Government to bring in coding at primary school level
Digital strategy seeks to enhance learning and teaching through more technology
The plan includes the introduction of a benchmarking system to allow teachers to track their progress in using digital technologies when teaching. Photograph: Getty Images
Computer science for Leaving Cert students and coding at primary school level are some of the measures being introduced by the Government to meet its goal of creating the best education service in Europe within a decade.
The Digital Strategy for Schools 2015-2020 plan for 2017, which was launched by Minister for Education Richard Bruton on Monday, seeks to increase the use of ICT (information and communications technology) in Irish schools.
The plan includes the introduction of a benchmarking system from this September to allow teachers to track their progress in using digital technologies when teaching.
It also proposes a new “clustering programme” to encourage teachers and educators to work together in creating a more innovative and active education system.
Teachers will also receive additional training in building their own digital skills for use in the classroom.
“We want to ensure that Ireland is well placed to take advantage of the digital revolution which is taking place, and having a transformative effect on our economy, workplace and lifestyle,” said Mr Bruton.
“Creative thinking and problem-solving skills are critical to our children developing and achieving their potential. In particular, their ability to think critically and develop solutions in the digital world will be vital for their prospects in life.”
The Department of Education has provided €30 million in ICT grants to schools so far this year, and is set to invest a further €180 million in ICT facilities in schools over the next four years.
Mr Bruton has also said there will be particular focus on ensuring all schools have high-speed broadband connectivity.

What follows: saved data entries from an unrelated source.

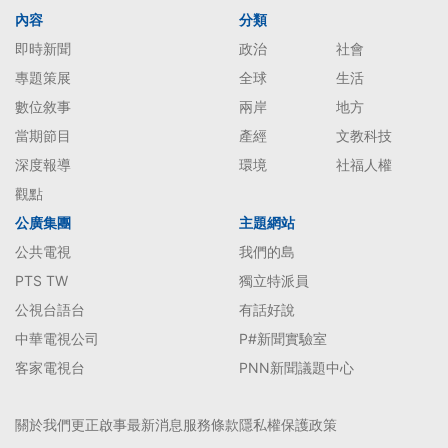
內容
分類
即時新聞
政治
社會
專題策展
全球
生活
數位敘事
兩岸
地方
當期節目
產經
文教科技
深度報導
環境
社福人權
觀點
公廣集團
主題網站
公共電視
我們的島
PTS TW
獨立特派員
公視台語台
有話好說
中華電視公司
P#新聞實驗室
客家電視台
PNN新聞議題中心
關於我們
更正啟事
最新消息
服務條款
隱私權保護政策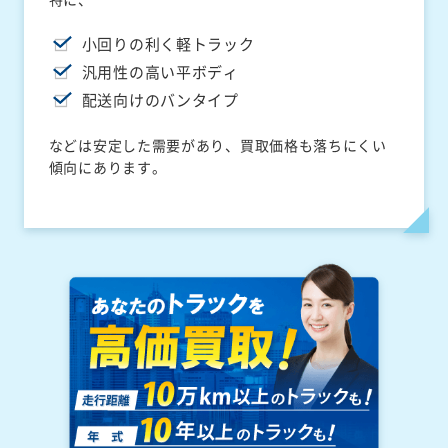
小回りの利く軽トラック
汎用性の高い平ボディ
配送向けのバンタイプ
などは安定した需要があり、買取価格も落ちにくい
傾向にあります。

The Minister also underlined the importance of reviewing internet safety for young people and children using digital tools at school.
“Increasingly we see that as a central concern. A lot of this is teaching young people to be discerning in both what they put up and the information they access online.”
The Digital Strategy for Schools plan was first published in October 2015, and forms the basis for the State’s ICT policy in Irish schools.
Monday’s launch follows a review of the strategy for the past two years, and was led by Prof Brendan Tangney from Trinity College Dublin.